Alcohol is a huge aspect of British culture, particularly for young adults at university. As students, we are all aware that is completely acceptable, even normal, to get blackout drunk multiple times a week and probably finish the night falling in your own vomit, at least for the amateurs still out there. Whilst such a lifestyle provides endless entertainment and memories you may or may not remember the next morning, perhaps it is time to consider whether the binge-drinking culture at university may be more sinister than first appears.
Recent studies suggest that the number of young adults who drink alcohol has fallen in recent years, possibly due to the rise in health trends including ‘clean eating’. However, despite this, government research shows that young drinkers, aged 16-24 years, are more likely to binge-drink than any other age group. Over one-third of such drinkers reported binge-drinking on heavy drinking days during 2016, compared with around one-tenth of drinkers over the age of 65.
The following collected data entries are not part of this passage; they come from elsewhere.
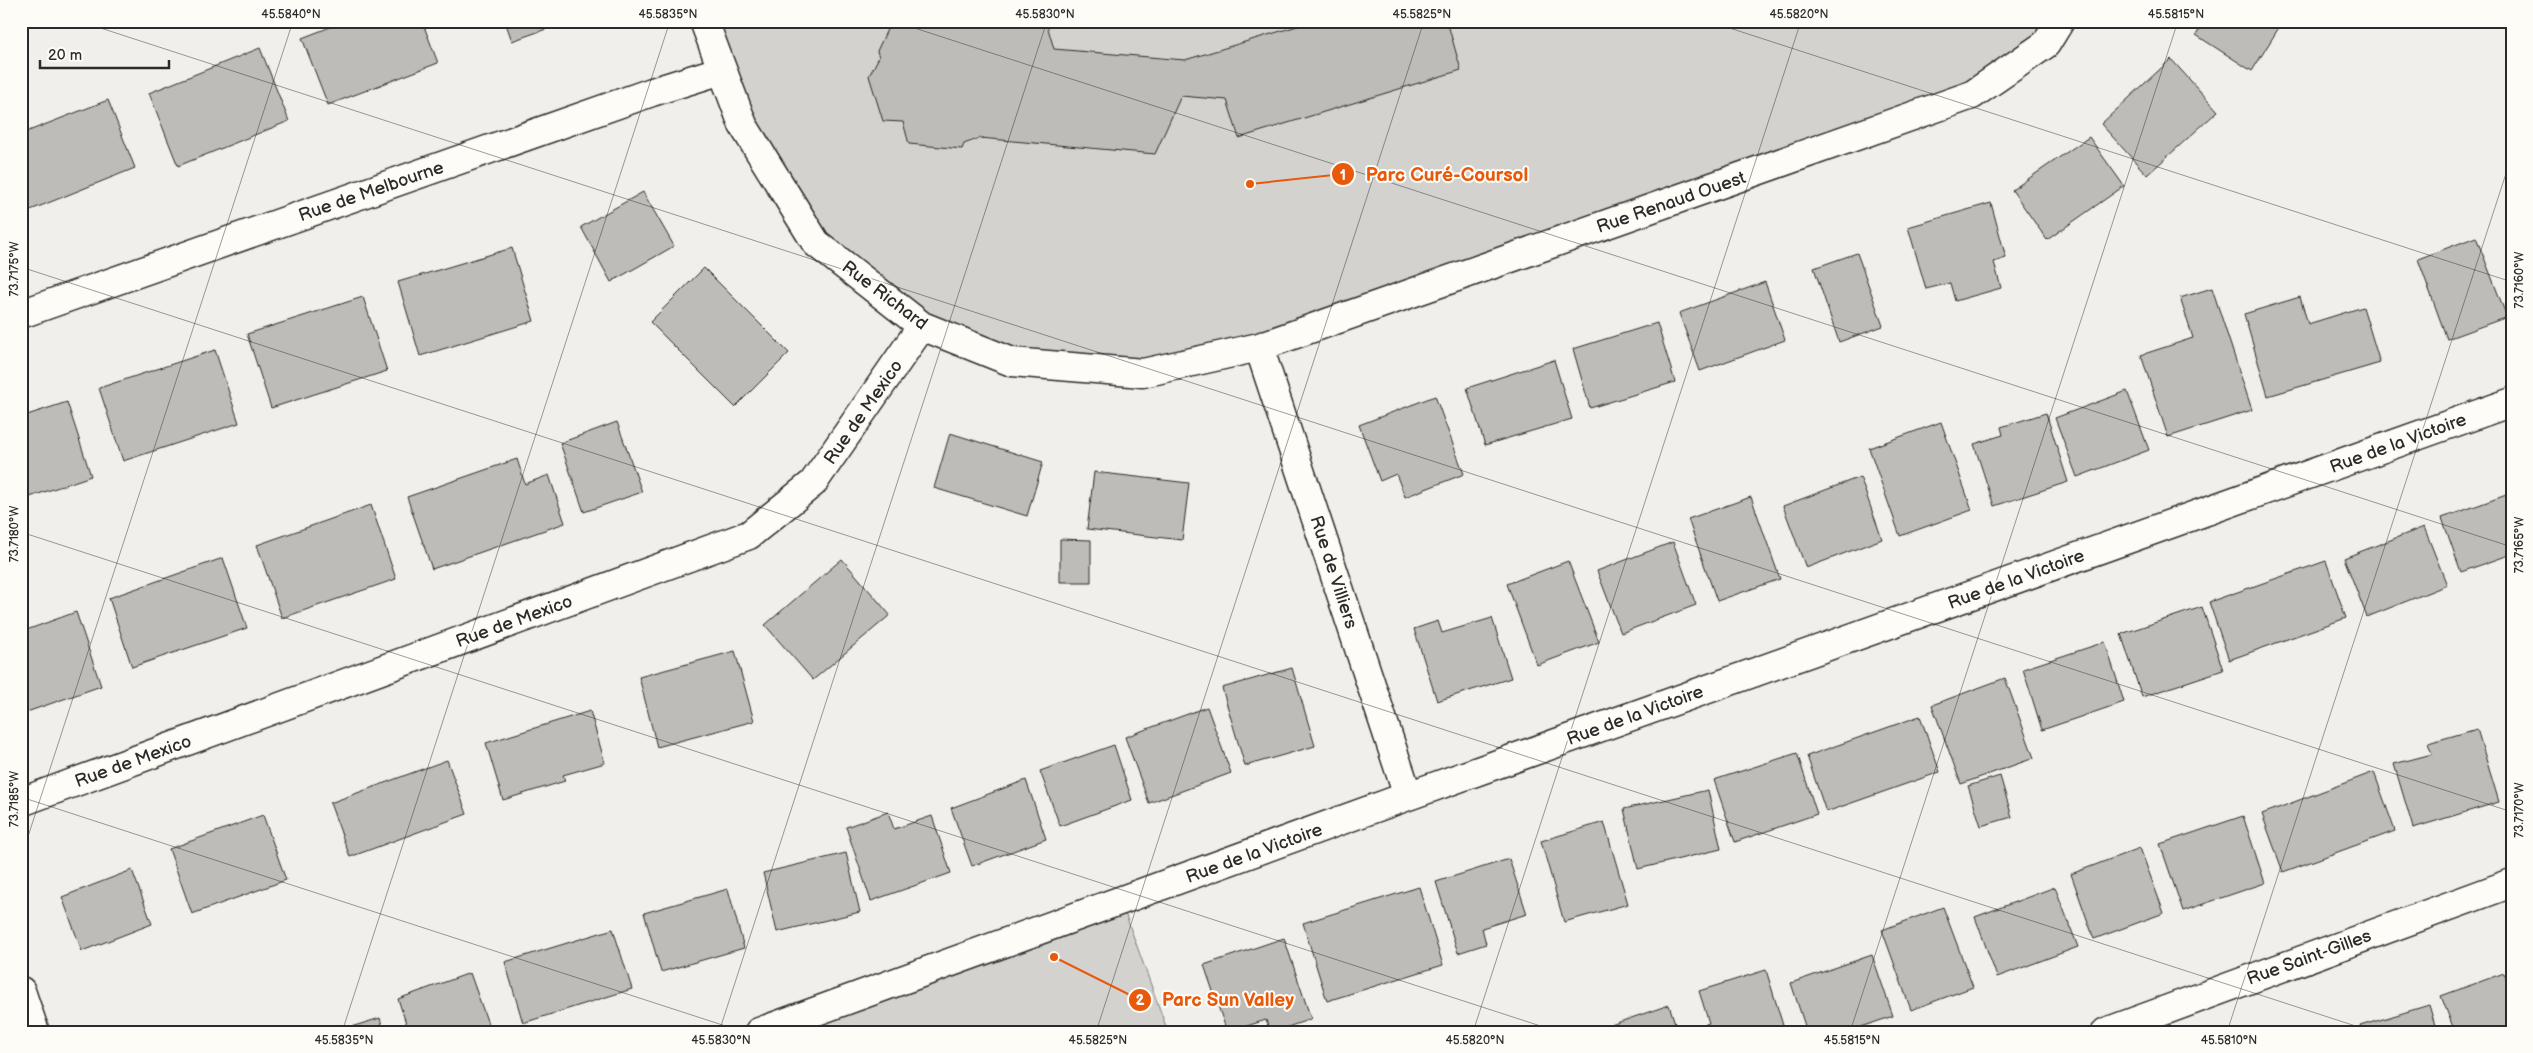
<svg xmlns="http://www.w3.org/2000/svg" width="2533" height="1053" font-family="'Balsamiq Sans',sans-serif">
  <style>
    .green { fill: #d3d2cf; stroke: #7f7e7d }
    .building { fill: #bdbcb8; stroke: #2b2b2b }
    .lines { fill: none; stroke-linecap: round; stroke-linejoin: round }
    .street-casing { stroke: #2b2b2b; stroke-width: 31 }
    .street { stroke: #fdfcf7; stroke-width: 28 }
    .ticks { fill: none; stroke: #2b2b2b; stroke-width: 1; stroke-opacity: 0.45 }
    .labels { text-anchor: middle; stroke-width: 4; stroke-linejoin: round; paint-order: stroke }
    .street-label { font-size: 18px; fill: #2b2b2b; stroke: #fdfcf7 }
    .leader { fill: none; stroke: #e8590c; stroke-width: 2 }
    .callout-dot { fill: #e8590c; stroke: #fdfcf7; stroke-width: 2 }
    .mark-label { font-size: 15px; text-anchor: middle; font-weight: bold; fill: #fff }
    .callout-label { font-size: 19px; text-anchor: middle; font-weight: bold; fill: #e8590c; stroke: #fdfcf7; stroke-width: 4; stroke-linejoin: round; paint-order: stroke }
    .neatline { fill: none; stroke: #2b2b2b; stroke-width: 2 }
    .ticks-label { font-size: 12px; text-anchor: middle; fill: #2b2b2b }
  </style>
  <rect width="100%" height="100%" fill="#f0efeb"/>
  <filter id="ink" filterUnits="userSpaceOnUse"><feTurbulence type="fractalNoise" baseFrequency=".02" numOctaves="2"/><feDisplacementMap in="SourceGraphic" scale="10" xChannelSelector="R" yChannelSelector="G"/><feConvolveMatrix kernelMatrix="1 2 1 2 8 2 1 2 1" color-interpolation-filters="sRGB"/></filter>
  <g filter="url(#ink)">
    <path class="green" d="M704,21H2060L1972,95L1143,373L958,340L816,243Z
      M1121,902L1168,1032H818L812,1012Z"/>
    <path class="building" d="M346,21H422L438,63L328,105L302,38Z
      M505,21H569L512,41Z
      M891,21H1048L1047,25L1054,49L1185,60L1314,21H1447L1461,70L1239,138L1227,100L1181,96L1155,154L980,138L964,144L962,149L909,144L903,122L883,121L869,76L879,57L877,51Z
      M2205,21H2283L2252,71L2196,35Z
      M260,48L289,121L178,166L149,93Z
      M2171,59L2218,111L2147,175L2101,124Z
      M108,100L135,168L23,213L21,134Z
      M2089,137L2124,186L2047,240L2012,190Z
      M643,192L674,246L611,282L581,227Z
      M1991,203L2006,258L1994,262L2001,288L1955,301L1950,283L1926,289L1908,227Z
      M2476,237L2507,317L2447,339L2418,259Z
      M512,248L534,321L420,356L398,282Z
      M1857,253L1883,326L1839,342L1814,268Z
      M704,268L789,353L735,407L650,322Z
      M1765,282L1785,340L1700,371L1679,313Z
      M2212,288L2252,410L2168,437L2141,355L2193,338L2180,298Z
      M363,297L387,371L271,408L247,334Z
      M2300,297L2308,324L2363,307L2380,363L2268,396L2244,314Z
      M1657,323L1675,382L1590,408L1573,349Z
      M215,350L239,423L123,461L99,388Z
      M1554,360L1572,419L1485,445L1467,388Z
      M2127,391L2149,450L2077,477L2055,418Z
      M1435,396L1464,474L1405,497L1396,474L1380,481L1359,425Z
      M67,402L91,476L21,500V417Z
      M2046,413L2068,482L1994,506L1974,444L2003,435L2001,427Z
      M617,422L642,492L584,512L560,443Z
      M1941,422L1972,510L1900,536L1869,448Z
      M950,433L1043,462L1027,516L934,488Z
      M517,459L525,484L549,475L565,523L432,569L407,497Z
      M1094,472L1189,483L1182,540L1087,529Z
      M1860,477L1882,539L1806,568L1783,506Z
      M2512,493V554L2461,572L2442,518Z
      M1751,497L1780,579L1717,601L1688,519Z
      M371,505L396,579L282,618L257,545Z
      M2424,527L2447,585L2367,617L2344,558Z
      M1060,539L1091,540V582H1060Z
      M1673,542L1696,605L1621,633L1597,571Z
      M223,558L247,628L132,667L109,598Z
      M842,559L890,615L813,680L765,625Z
      M1568,561L1599,642L1537,665L1507,584Z
      M2326,561L2346,618L2229,660L2209,602Z
      M2202,607L2223,670L2142,697L2121,634Z
      M76,612L101,686L21,714V632Z
      M1492,618L1511,678L1437,701L1414,629L1438,621L1442,633Z
      M2105,642L2124,702L2042,730L2023,669Z
      M735,651L754,721L657,747L639,677Z
      M1292,668L1315,746L1245,766L1222,688Z
      M2005,678L2034,758L1961,784L1932,705Z
      M1207,707L1231,773L1149,803L1125,737Z
      M590,711L605,763L563,775L565,781L503,800L486,743Z
      M1920,716L1940,772L1826,812L1807,756Z
      M2477,729L2499,802L2413,828L2394,764L2432,754L2428,743Z
      M1114,745L1132,800L1060,826L1040,771Z
      M1797,753L1817,814L1735,842L1714,780Z
      M447,760L467,814L350,857L330,803Z
      M2374,772L2395,831L2283,872L2262,814Z
      M2000,776L2012,817L1981,826L1968,786Z
      M1026,780L1046,839L972,866L951,808Z
      M1708,790L1721,849L1638,869L1624,809Z
      M888,812L894,829L932,816L951,873L871,901L846,827Z
      M263,815L286,880L192,914L169,849Z
      M2243,816L2265,883L2183,911L2160,844Z
      M1604,822L1628,904L1564,922L1541,841Z
      M2140,848L2164,913L2094,939L2071,874Z
      M846,853L860,912L777,932L763,873Z
      M1509,859L1527,914L1482,928L1486,944L1458,953L1436,882Z
      M132,870L152,924L82,951L62,897Z
      M1419,887L1443,965L1327,1001L1303,923Z
      M2055,887L2078,947L1997,977L1975,917Z
      M728,889L744,948L661,972L644,913Z
      M1943,907L1973,987L1911,1010L1882,930Z
      M613,929L632,989L523,1023L505,962Z
      M1284,938L1311,1019L1273,1032H1270L1266,1020L1227,1032L1204,965Z
      M1872,955L1893,1016L1847,1032H1807L1791,983Z
      M1766,970L1785,1032H1698L1697,1027L1709,1023L1699,991Z
      M470,973L491,1032H409L398,999Z
      M2504,973L2512,996V1032H2455L2441,996Z
      M1669,1005L1678,1032H1606L1605,1027Z
      M2429,1005L2437,1032H2362L2360,1026Z
      M380,1018L384,1032H335Z"/>
    <g class="lines">
      <g class="street-casing">
        <path id="street" d="M704,21L743,125L816,243L922,326L1012,362L1143,373L1259,347L1972,95L2046,44L2060,21
          M21,314L652,92L722,70
          M1259,347L1408,796
          M21,802L749,535L813,483L922,326
          M21,991L35,1032
          M759,1032L1408,796L2512,402
          M2106,1032L2512,883"/>
      </g>
      <use href="#street" class="street"/>
    </g>
  </g>
  <path class="ticks" d="M79,21L2512,812M893,21L2512,547M1708,21L2512,282M21,267L2374,1032M21,532L1559,1032M21,797L744,1032M21,858L293,21M342,1032L670,21M719,1032L1047,21M1096,1032L1424,21M1473,1032L1801,21M1850,1032L2178,21M2227,1032L2512,155"/>
  <g class="labels">
    <g class="street-label">
      <text transform="translate(371 191) rotate(-19)" y="6">Rue de Melbourne</text>
      <text transform="translate(1671 202) rotate(-19)" y="6">Rue Renaud Ouest</text>
      <text transform="translate(885 295) rotate(37)" y="6">Rue Richard</text>
      <text transform="translate(863 412) rotate(-55)" y="6">Rue de Mexico</text>
      <text transform="translate(2398 443) rotate(-20)" y="6">Rue de la Victoire</text>
      <text transform="translate(1334 572) rotate(72)" y="6">Rue de Villiers</text>
      <text transform="translate(2016 579) rotate(-20)" y="6">Rue de la Victoire</text>
      <text transform="translate(514 621) rotate(-20)" y="6">Rue de Mexico</text>
      <text transform="translate(1635 715) rotate(-20)" y="6">Rue de la Victoire</text>
      <text transform="translate(133 761) rotate(-20)" y="6">Rue de Mexico</text>
      <text transform="translate(1254 853) rotate(-20)" y="6">Rue de la Victoire</text>
      <text transform="translate(2309 957) rotate(-20)" y="6">Rue Saint-Gilles</text>
    </g>
  </g>
  <path class="leader" d="M1250 184L1343 174M1054 957L1140 1000"/>
  <g class="callout-dot">
    <circle cx="1250" cy="184" r="5"/>
    <circle cx="1054" cy="957" r="5"/>
    <circle cx="1343" cy="174" r="12"/>
    <circle cx="1140" cy="1000" r="12"/>
  </g>
  <g class="mark-label">
    <text x="1343" y="180">1</text>
    <text x="1140" y="1005">2</text>
  </g>
  <g class="callout-label">
    <text x="1447" y="181">Parc Curé-Coursol</text>
    <text x="1228" y="1006">Parc Sun Valley</text>
  </g>
  <rect width="2533" height="1053" fill="none" stroke="#fdfcf7" stroke-width="55"/>
  <path d="M40 60v8h129v-8" fill="none" stroke="#2b2b2b" stroke-width="2.5"/>
  <text x="48" y="60" font-size="15" fill="#2b2b2b" stroke="#fdfcf7" stroke-width="4" paint-order="stroke">20 m</text>
  <rect x="28" y="28" width="2478" height="998" class="neatline"/>
  <g class="ticks-label">
    <text x="291" y="18">45.5840°N</text>
    <text x="668" y="18">45.5835°N</text>
    <text x="1045" y="18">45.5830°N</text>
    <text x="1422" y="18">45.5825°N</text>
    <text x="1799" y="18">45.5820°N</text>
    <text x="2176" y="18">45.5815°N</text>
    <text transform="translate(14 269) rotate(-90)" y="4">73.7175°W</text>
    <text transform="translate(2519 280) rotate(-90)" y="4">73.7160°W</text>
    <text transform="translate(14 534) rotate(-90)" y="4">73.7180°W</text>
    <text transform="translate(2519 545) rotate(-90)" y="4">73.7165°W</text>
    <text transform="translate(14 799) rotate(-90)" y="4">73.7185°W</text>
    <text transform="translate(2519 810) rotate(-90)" y="4">73.7170°W</text>
    <text x="344" y="1044">45.5835°N</text>
    <text x="721" y="1044">45.5830°N</text>
    <text x="1098" y="1044">45.5825°N</text>
    <text x="1475" y="1044">45.5820°N</text>
    <text x="1852" y="1044">45.5815°N</text>
    <text x="2229" y="1044">45.5810°N</text>
  </g>
</svg>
It is not surprising that young adults tend to binge-drink far more than older adults, with clubbing culture encouraging more extreme levels of drunkenness compared with the social norms older generations experienced. However, the health risks of frequently drinking such large amounts of alcohol are worrying; long-lasting side effects include brain damage, liver disease, strokes, cancer, and infertility.
It is obvious, therefore, that alcohol is dangerous when frequently consumed in vast quantities, which then begs the question, why do we continue to binge-drink? University culture undoubtedly encourages heavy drinking with cheap drinks at clubs, never mind the whole concept of drinking games at pre-drinks which seem to exist primarily to force disgusting concoctions down our throats. Don’t get me wrong, I’m not bashing alcohol at all; my friends can, unfortunately, vouch for my frequent over-indulgence in a certain Sainsbury’s Basics vodka. Instead of swearing off alcohol, which I am sure will prove unrealistic in the long-run, I have begun to measure how much alcohol I am consuming per week. This has helped me to cut down and recognise when I have had enough to drink, and I urge everyone to do the same.
Not only will staying aware of how much you’re drinking improve our health in the long-term but will also ensure we actually remember nights out rather than relying on our friends’ equally unreliable memories to try to piece an evening back together.